Grantee Spotlight
Tessa Cicak is a Ph.D Candidate at the University of Minnesota. She received a Leakey Foundation grant in 2020 for her project entitled “Examining the role of competition in primate dietary morphology and isotopes.”
Q: When did you first realize you were interested in science? Did you like science as a child, or did you come to it later?
I can’t remember when I first became interested in science. I think I’ve always been fascinated with nature and with the past. When I was little I would spend hours exploring the woods behind my house or digging in the dirt looking for “fossils” (these “excavations” never revealed any fossils, but I found a lot of neat rocks). My parent encouraged this curiosity and we would often spend weekends at museums or watching nature shows. I was always interested in archaeology, but I was also very interested in primates. During my undergraduate studies, I had a few amazing biological anthropology professors and I was hooked.
Q: Can you tell us about your Leakey Foundation-supported research project?

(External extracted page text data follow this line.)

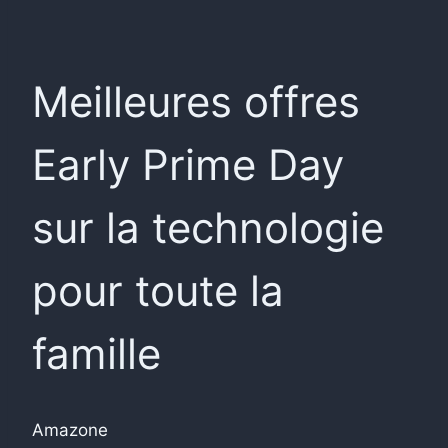
Meilleures offres
Early Prime Day
sur la technologie
pour toute la
famille
Amazone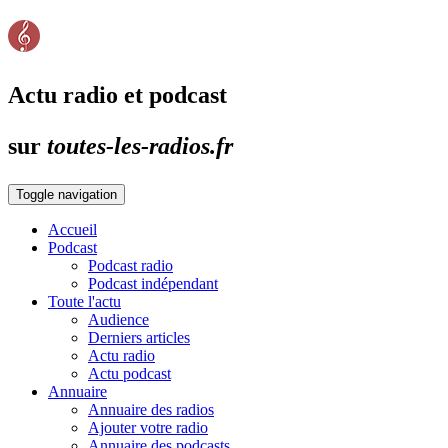
Actu radio et podcast
sur
toutes-les-radios.fr
Toggle navigation
Accueil
Podcast
Podcast radio
Podcast indépendant
Toute l'actu
Audience
Derniers articles
Actu radio
Actu podcast
Annuaire
Annuaire des radios
Ajouter votre radio
Annuaire des podcasts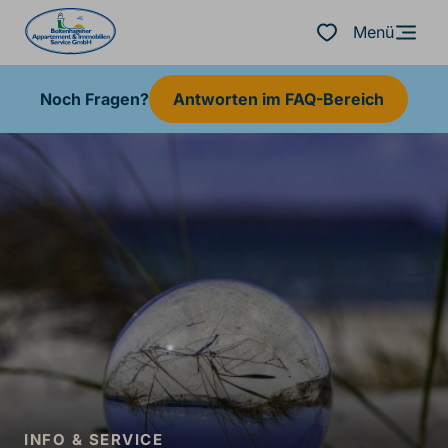
Menü
Noch Fragen?
Antworten im FAQ-Bereich
INFO & SERVICE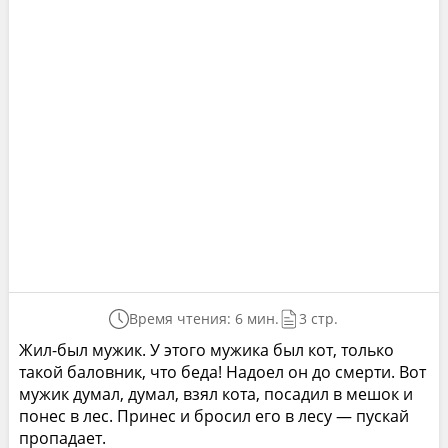
Время чтения: 6 мин.
3 стр.
Жил-был мужик. У этого мужика был кот, только
такой баловник, что беда! Надоел он до смерти. Вот
мужик думал, думал, взял кота, посадил в мешок и
понес в лес. Принес и бросил его в лесу — пускай
пропадает.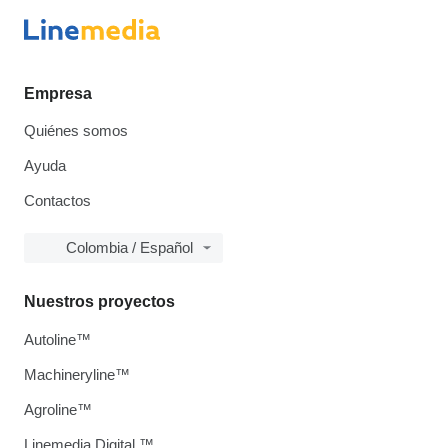
Empresa
Quiénes somos
Ayuda
Contactos
Colombia / Español
Nuestros proyectos
Autoline™
Machineryline™
Agroline™
Linemedia Digital ™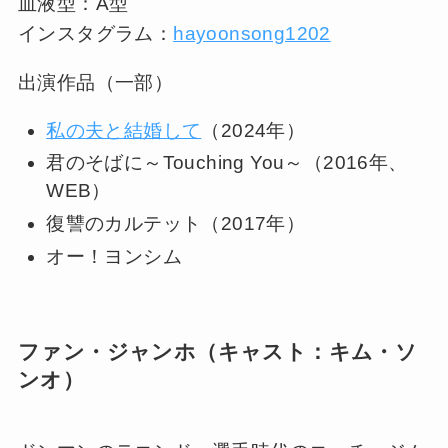
血液型：A型
インスタグラム：
hayoonsong1202
出演作品（一部）
私の夫と結婚して
（2024年）
君のそばに～Touching You～（2016年、
WEB）
復讐のカルテット（2017年）
オー！ヨンシム
ファン・ジャンホ（キャスト：キム・ソ
ンオ）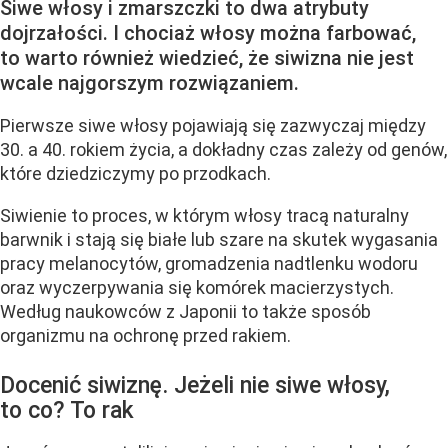
Siwe włosy i zmarszczki to dwa atrybuty
dojrzałości. I chociaż włosy można farbować,
to warto również wiedzieć, że siwizna nie jest
wcale najgorszym rozwiązaniem.
Pierwsze siwe włosy pojawiają się zazwyczaj między
30. a 40. rokiem życia, a dokładny czas zależy od genów,
które dziedziczymy po przodkach.
Siwienie to proces, w którym włosy tracą naturalny
barwnik i stają się białe lub szare na skutek wygasania
pracy melanocytów, gromadzenia nadtlenku wodoru
oraz wyczerpywania się komórek macierzystych.
Według naukowców z Japonii to także sposób
organizmu na ochronę przed rakiem.
Docenić siwiznę. Jeżeli nie siwe włosy,
to co? To rak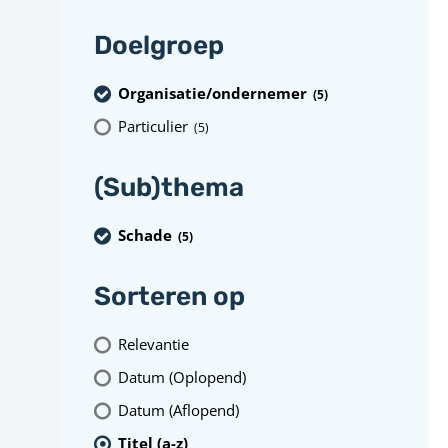
Doelgroep
Organisatie/ondernemer
(5
)
Particulier
(5
)
(Sub)thema
Schade
(5
)
Sorteren op
Relevantie
Datum (Oplopend)
Datum (Aflopend)
Titel (a-z)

This project tests the hypothesis that primates respond to competition over food resources by focusing their feeding on underutilized resources. This shift in feeding focus is hypothesized to cause change to primates’ tooth shape and change their dietary isotopes. Because teeth and isotopes are shown to accurately reflect diet, dental shape analyses will be employed to analyze the degree of dental trait variability and isotope analysis will be used to examine differences in habitual canopy use as well as differences in diet between primate dyads that live together and separately. This project asks two research questions: 1) do closely-related primate species focus their diet on a few key food items when they live together compared to the same species when they occur separately? and 2) do closely-related primates species display morphological traits and isotopic signatures that reflect a focus on fewer key resources when they live together compared to the same species when they occur separately?
Q: How did you feel when you learned you won a Leakey Foundation grant?
I was so excited, honored, and happy! Getting a Leakey grant will allow me to finish analyzing my data and finish my dissertation.
Q: What has been most exciting about your Leakey Foundation-supported work so far?
My data collection allowed me to visit so many famous museums and work in their primate collections. Each of those trips were so exciting and inspiring. One of the coolest moments was looking through the original expedition logs and journals at the Smithsonian.
Q: What are some of the challenges you’ve faced in your work?
Confirming the locations of each of the primate specimens has been the biggest challenge especially when many of those locations have been renamed since the original date of collection.
Q: Why is research like yours important? Why should people be interested in human evolution?
I think my research is important for primate habitat conservation and also it creates a model for which we can test competitive interaction in the fossil record.
Human evolution can help us understand the complex relationships past humans have had with the environment. Studying the environmental processes that aid in evolution and extinction can help present-day humans better understand how human communities and the ecosystems they rely on will be impacted by climate change.